Jakarta, Goodcar.id — Transformasi industri menuju arah yang lebih hijau kembali digaungkan lewat ajang AIGIS Run 2025. Digelar oleh Kementerian Perindustrian RI, kegiatan ini menjadi bagian dari Annual Industrial Gathering for Industry Sustainability, yang mengusung semangat kolaborasi lintas sektor dalam membangun masa depan berkelanjutan.
Salah satu sorotan utama tahun ini adalah kehadiran JAECOO J7 SHS sebagai lead car, mempertegas langkah serius industri otomotif dalam mendukung mobilitas ramah lingkungan.
Dipilih sebagai mobil utama yang memimpin ribuan pelari, JAECOO J7 SHS menyimpan pesan penting sebagai transisi menuju kendaraan elektrifikasi.
Secara performa, sistem PHEV pada J7 SHS diklaim mampu memberikan akselerasi responsif tanpa mengorbankan efisiensi bahan bakar. Di sisi lain, emisi gas buang yang ditekan seminimal mungkin menjadikannya representasi ideal dari tema AIGIS Run: berlari menuju masa depan yang lebih bersih.

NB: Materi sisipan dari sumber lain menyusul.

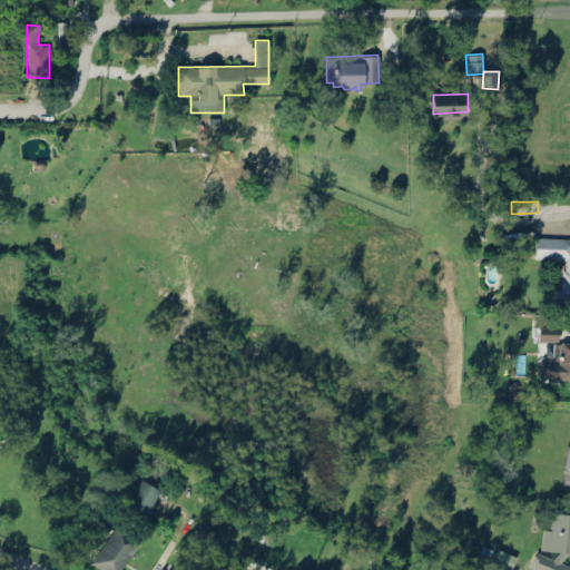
[(569,238),(536,237),(534,257),(563,258),(562,290),(556,290),(554,303),(569,303),(569,238)]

Desain JAECOO J7 SHS tampil maskulin dan modern—karakter yang menggambarkan daya tahan, dinamika, dan determinasi. Ini sejalan dengan karakter para peserta AIGIS Run 2025: aktif, progresif, dan peduli lingkungan. Tidak heran jika J7 SHS dipilih sebagai simbol semangat hijau dalam sektor otomotif nasional.
Menurut Max Zhou, Country Director JAECOO Indonesia, kehadiran JAECOO dalam ajang ini bukan sekadar bentuk partisipasi, melainkan bagian dari komitmen jangka panjang untuk menghadirkan solusi mobilitas berkelanjutan.
“Kehadiran JAECOO J7 SHS sebagai lead car bukan sekadar unjuk teknologi. Ini simbol gaya hidup baru—aktif, efisien, dan sadar lingkungan,” ujar Max Zhou dalam keterangan resmi.
Sebagai merek otomotif global yang sedang membangun jejaknya di Indonesia, JAECOO menunjukkan keseriusannya lewat dukungan terhadap program zero emission yang dicanangkan pemerintah. Partisipasi dalam AIGIS Run 2025 jadi momentum strategis untuk memperkenalkan teknologi PHEV kepada publik yang lebih luas.
Teknologi SHS yang dikembangkan JAECOO dirancang agar pengguna tak perlu berkompromi antara performa dan efisiensi. Dalam mode full EV, J7 SHS bisa berjalan tanpa emisi. Sementara saat dibutuhkan, sistem hybrid-nya bisa memberikan dorongan tenaga ekstra—cocok untuk gaya hidup urban maupun kebutuhan mobilitas jangka menengah.
Harga JAECOO J7 SHS: Tembus Segmen SUV Premium Hybrid
Hingga saat ini, JAECOO J7 SHS memang belum resmi diluncurkan secara komersial di Indonesia. Namun, berdasarkan estimasi pasar dan positioning produk, harga J7 SHS diprediksi akan bermain di kisaran Rp600–700 jutaan. Angka ini menempatkannya di segmen SUV hybrid premium, berhadapan langsung dengan model-model dari Jepang dan Korea Selatan.
Namun berbeda dari kompetitor, JAECOO mengusung pendekatan desain Eropa dengan fitur dan teknologi modern yang dibungkus dalam paket PHEV—bukan mild hybrid.
Jika harga tersebut dikonfirmasi saat peluncuran resmi, maka J7 SHS bisa menjadi salah satu PHEV paling kompetitif di pasar Indonesia, sekaligus mendorong adopsi teknologi elektrifikasi di kalangan masyarakat urban.
AIGIS Run 2025 bukanlah ajang satu-satunya yang diikuti JAECOO. Sebelumnya, rangkaian AIGIS juga menghadirkan kegiatan Green Industry Golf dan Fun Run di Bandung, yang semuanya mengusung nilai keberlanjutan dan kolaborasi industri.